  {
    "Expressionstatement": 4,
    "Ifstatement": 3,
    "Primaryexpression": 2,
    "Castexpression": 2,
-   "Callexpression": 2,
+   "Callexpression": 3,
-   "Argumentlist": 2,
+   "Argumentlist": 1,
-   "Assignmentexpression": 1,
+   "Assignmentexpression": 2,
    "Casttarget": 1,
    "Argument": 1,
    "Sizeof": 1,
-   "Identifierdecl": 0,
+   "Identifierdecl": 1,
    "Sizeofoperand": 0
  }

====================

Write every line of the material above again, exactly.

= YOUR SOLUTION =
  {
    "Expressionstatement": 4,
    "Ifstatement": 3,
    "Primaryexpression": 2,
    "Castexpression": 2,
-   "Callexpression": 2,
+   "Callexpression": 3,
-   "Argumentlist": 2,
+   "Argumentlist": 1,
-   "Assignmentexpression": 1,
+   "Assignmentexpression": 2,
    "Casttarget": 1,
    "Argument": 1,
    "Sizeof": 1,
-   "Identifierdecl": 0,
+   "Identifierdecl": 1,
    "Sizeofoperand": 0
  }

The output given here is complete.